C1, C2, and C3: These refer to the hydrocarbons methane (CH4), ethane (C2H6), and propane (C3H8), respectively. They are the primary components of natural gas.
Real-time analysis: This means the measurements are taken immediately as the gases are being produced, rather than collecting samples and analyzing them later in a lab. This provides continuous data and allows for quick decision-making.
Applications of Real-Time Isotopic Analyses:
Determining the origin of gas: Different sources of hydrocarbons (e.g., thermogenic, biogenic) have distinct δ13C values. By analyzing the δ13C of C1, C2, and C3, it’s possible to identify the source of the gas.
Assessing gas maturity: The δ13C values of hydrocarbons change as they mature. Real-time isotopic analysis can help determine the maturity level of the gas, which is crucial for evaluating its economic potential.
Identifying migration pathways: Changes in δ13C values can also reveal how hydrocarbons have migrated through geological formations.
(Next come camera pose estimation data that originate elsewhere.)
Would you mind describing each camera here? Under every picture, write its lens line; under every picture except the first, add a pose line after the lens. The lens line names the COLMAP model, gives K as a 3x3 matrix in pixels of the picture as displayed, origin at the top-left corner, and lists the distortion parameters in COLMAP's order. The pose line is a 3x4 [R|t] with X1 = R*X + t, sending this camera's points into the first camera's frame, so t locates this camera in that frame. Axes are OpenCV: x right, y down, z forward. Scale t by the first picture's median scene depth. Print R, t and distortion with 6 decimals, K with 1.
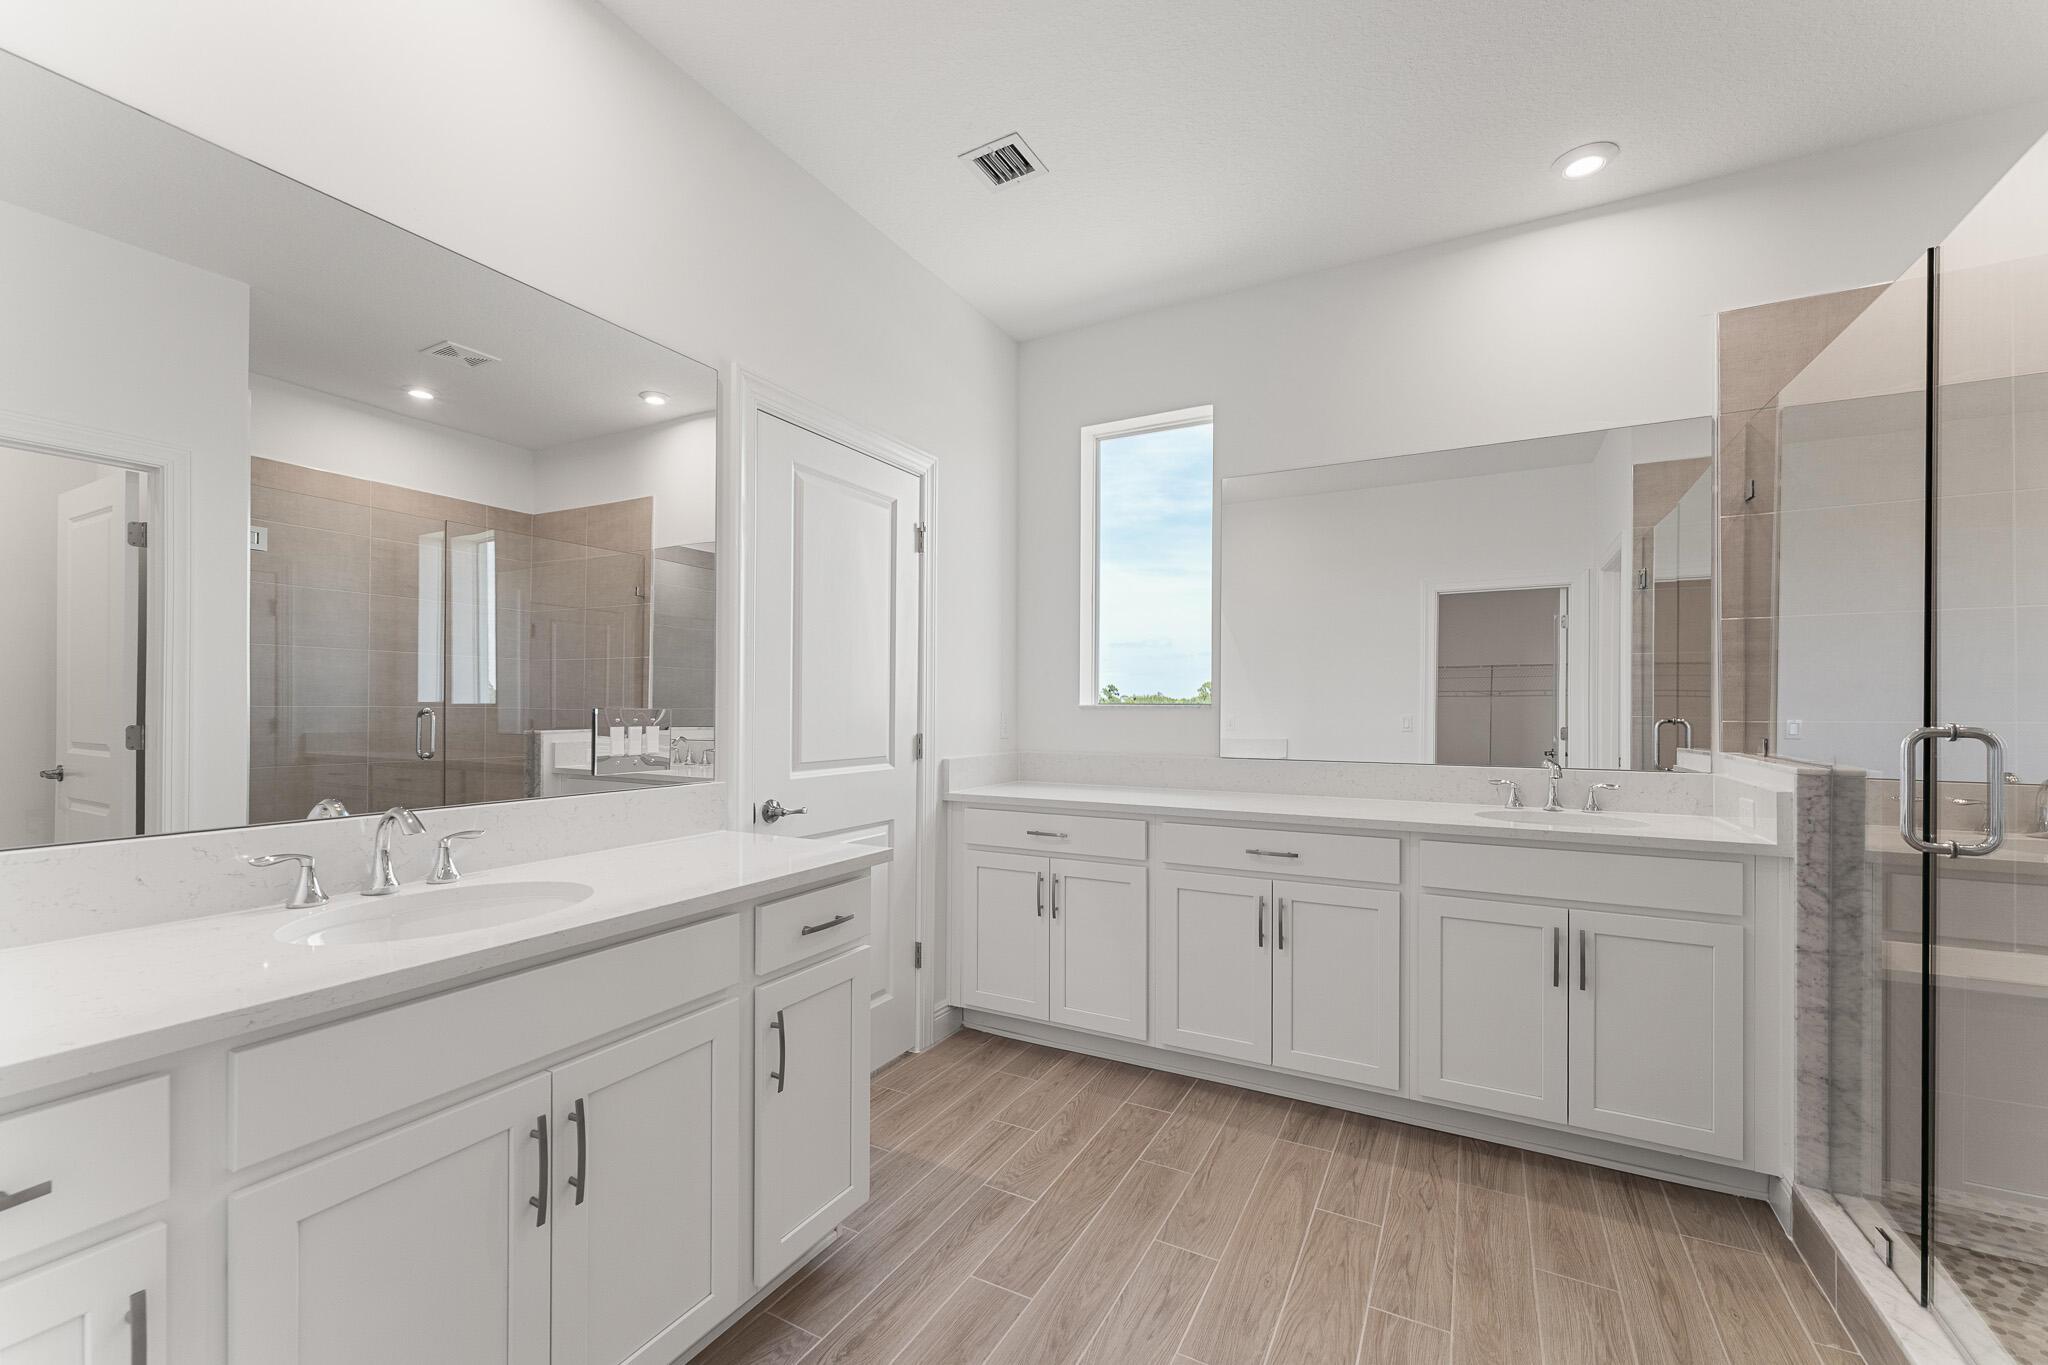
lens RADIAL K [[846.8, 0, 1021.7], [0, 846.8, 694.9], [0, 0, 1]] dist [0.000840, -0.000185]
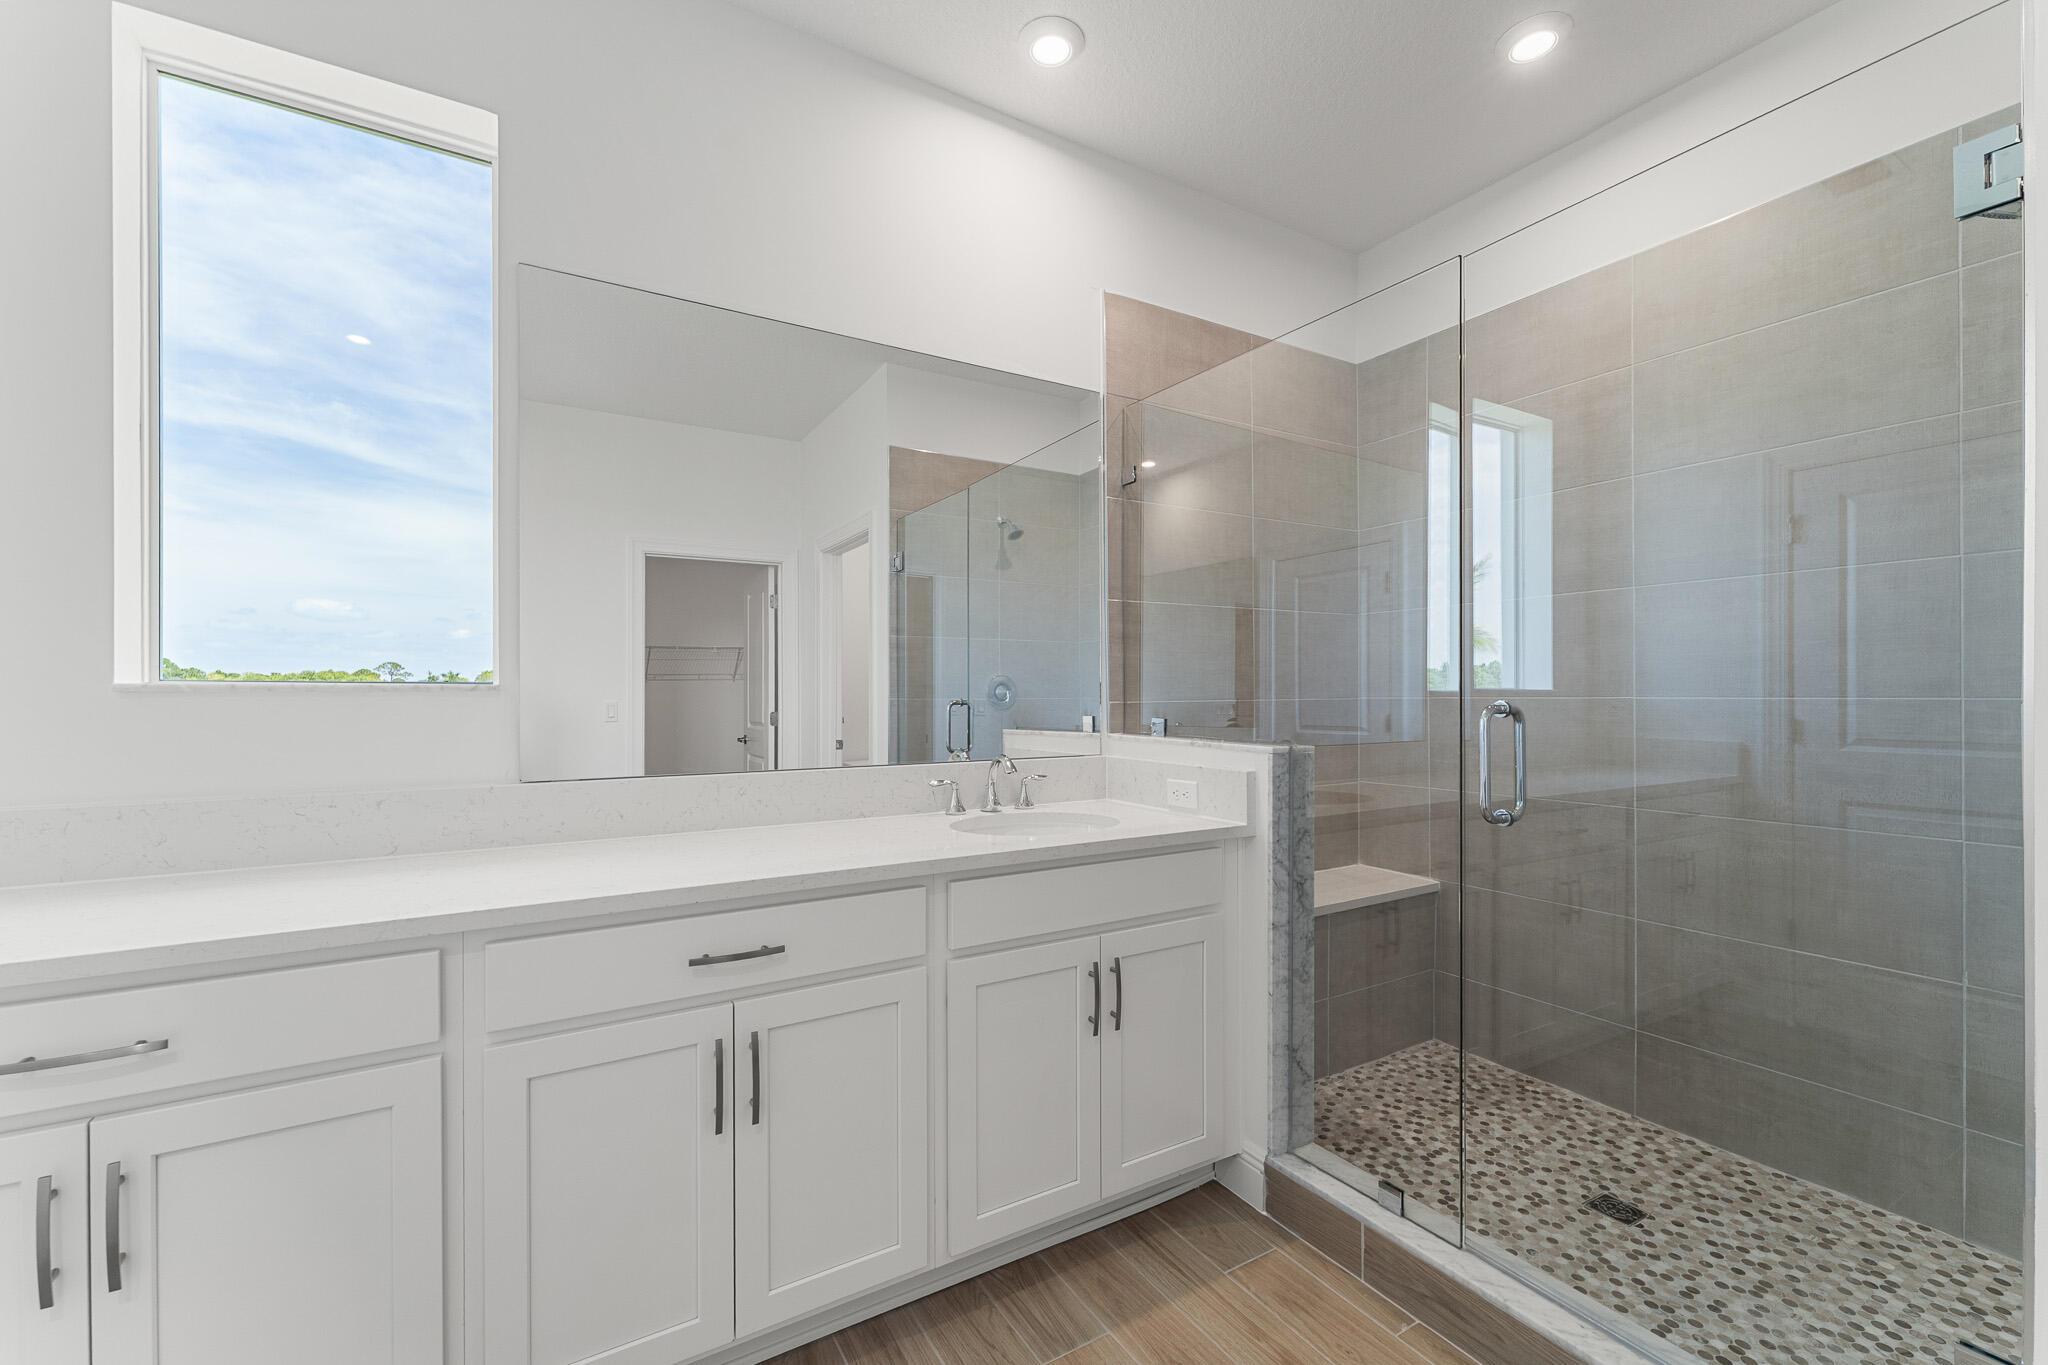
lens RADIAL K [[846.8, 0, 1021.7], [0, 846.8, 694.9], [0, 0, 1]] dist [0.000840, -0.000185]
pose [[0.512548, -0.005190, 0.858643, -0.081161], [-0.009375, 0.999888, 0.011640, 0.011679], [-0.858607, -0.014015, 0.512443, 0.580941]]
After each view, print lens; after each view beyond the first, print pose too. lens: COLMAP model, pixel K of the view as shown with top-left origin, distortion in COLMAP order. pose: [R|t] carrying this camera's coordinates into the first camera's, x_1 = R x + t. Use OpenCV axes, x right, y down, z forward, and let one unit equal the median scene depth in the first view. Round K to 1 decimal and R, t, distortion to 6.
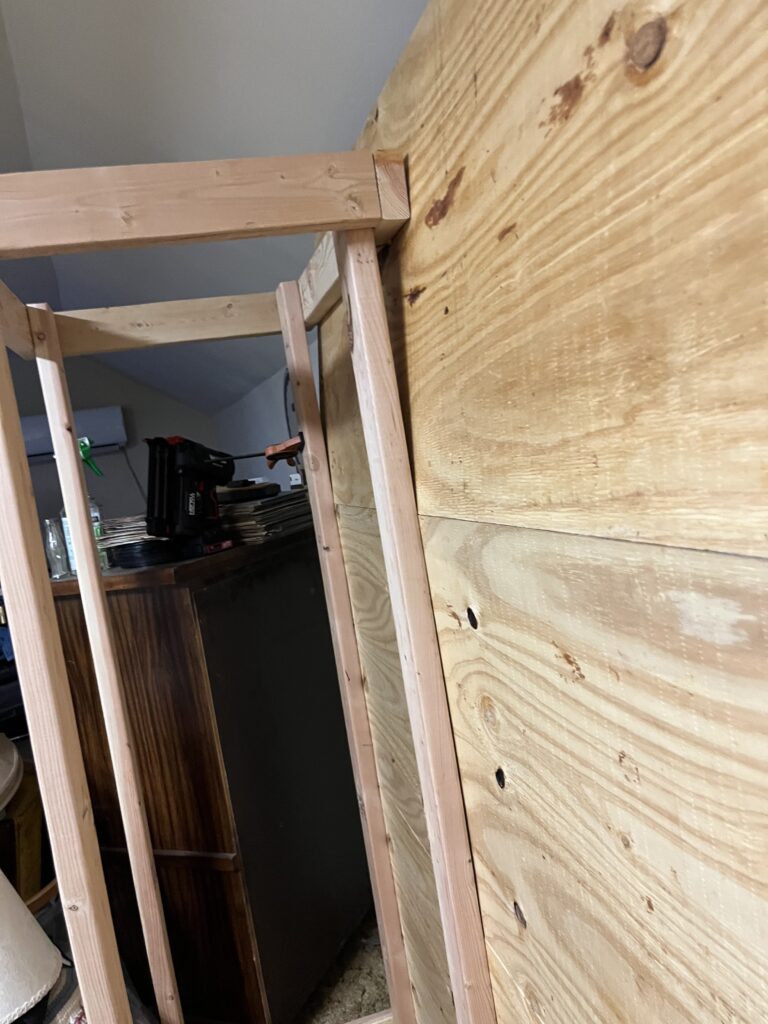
lens RADIAL K [[769.9, 0, 383.9], [0, 769.9, 512.7], [0, 0, 1]] dist [0.035013, -0.063563]
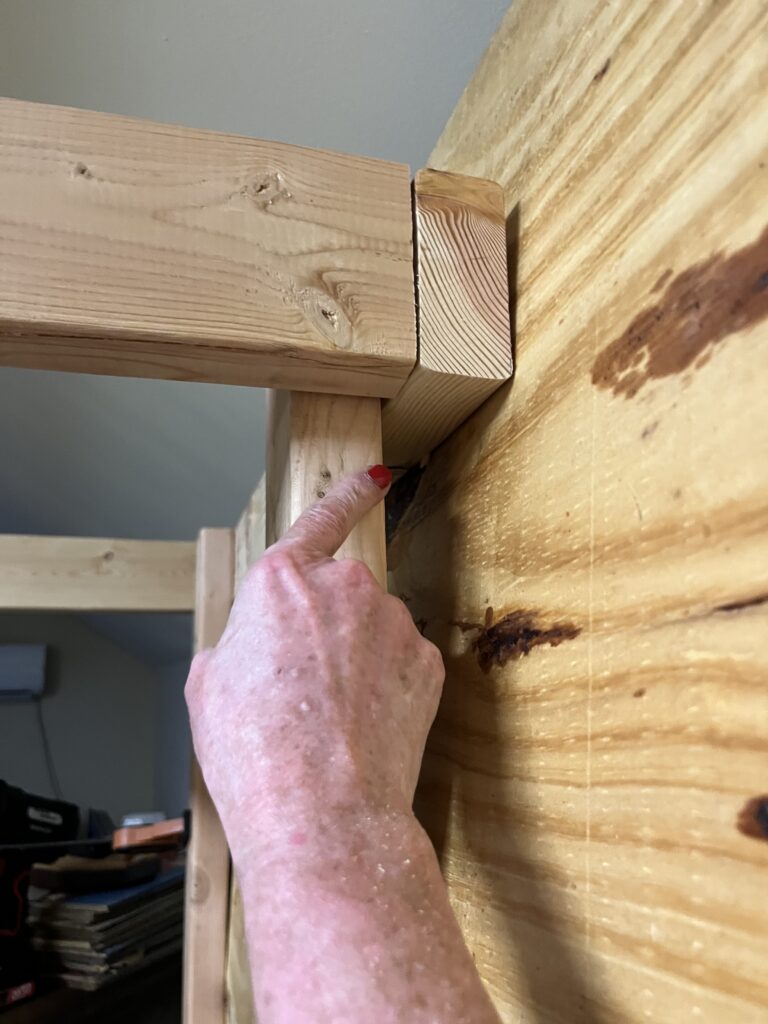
lens RADIAL K [[769.9, 0, 388.0], [0, 769.9, 518.6], [0, 0, 1]] dist [0.035013, -0.063563]
pose [[0.991147, 0.132689, 0.004526, -0.009782], [-0.124488, 0.940656, -0.315704, -0.314974], [-0.046148, 0.312346, 0.948847, 1.001672]]
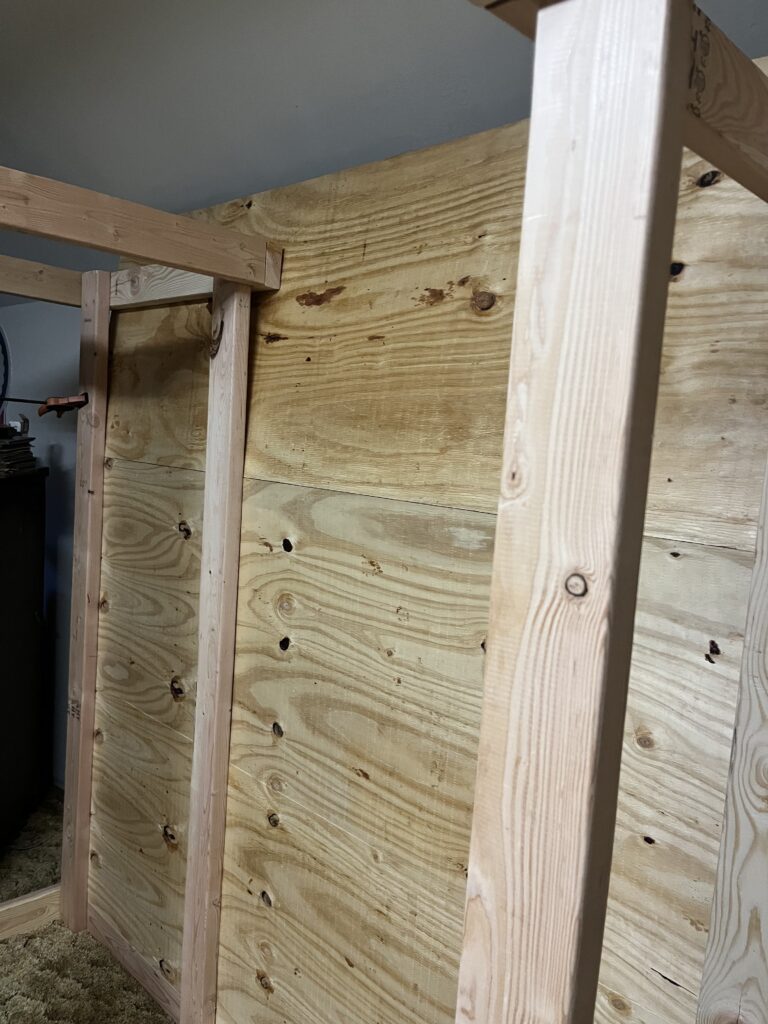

This information can be used to understand reservoir connectivity and optimize production strategies.
Monitoring production: Real-time isotopic analyses can be used to monitor changes in gas composition over time, which can help identify production problems or changes in reservoir conditions.
Benefits of Real-Time Analysis:
Faster results: Real-time analysis provides immediate data, allowing for quicker decision-making during drilling and production operations.
Continuous monitoring: This technique provides a continuous stream of data, giving a more complete picture of reservoir conditions.
Reduced costs: By providing real-time insights, this technology can help optimize drilling and production operations, potentially reducing costs.
Overall, real-time isotopic analyses of δ13C of C1, C2, and C3 are powerful tools for understanding and managing hydrocarbon resources. They provide valuable information about the origin, maturity, and migration of gases, which can be used to make informed decisions during exploration, production, and reservoir management.
Describe the various mechanisms that contribute to fault sealing in sedimentary basins, emphasizing the role of shale smear and diagenetic processes.
Ans. There are many mechanisms that can lead to sealing of fault plane
1. Shale Smear
When faults cut through alternating layers of sandstone and shale, the displacement can result in the smearing of shale along the fault plane. This creates a low-permeability barrier, preventing fluid flow. The effectiveness of shale smear is often evaluated using the Shale Smear Factor (SSF).
2. Clay Gouge and Cataclasis
Fault movement can cause the grinding and crushing of rock particles, forming fine-grained materials called fault gouge. If the gouge consists of clay-rich material, it can significantly reduce permeability and act as a seal.
3. Diagenetic Processes
Post-faulting processes, such as cementation, mineral precipitation, or compaction, can reduce the porosity and permeability of the fault zone. Diagenetic sealing is especially common in faults within carbonate or sandstone reservoirs.
4. Stress-Induced Sealing
In some cases, the stress field around a fault can cause fractures to close, thereby reducing permeability. This is particularly relevant in reservoirs undergoing active tectonic compression.
Q.200 Explain the significance of fault sealing in hydrocarbon exploration and production. How does fault sealing influence reservoir compartmentalization and what are the implications for fluid migration and leakage?
Ans. ignificance of Fault Sealing
1. Hydrocarbon Trapping
Fault sealing plays a vital role in creating and preserving hydrocarbon traps. Sealed faults can act as lateral barriers, enabling hydrocarbons to accumulate in structural or stratigraphic traps.
2. Reservoir Compartmentalization
Sealed faults can divide a reservoir into separate compartments, each with its own pressure regime and fluid properties. This can significantly impact production strategies and recovery efficiency.
3. Mitigation of Fluid Leakage
Understanding fault sealing helps mitigate risks associated with fluid migration, such as hydrocarbon leakage to the surface or contamination of freshwater aquifers.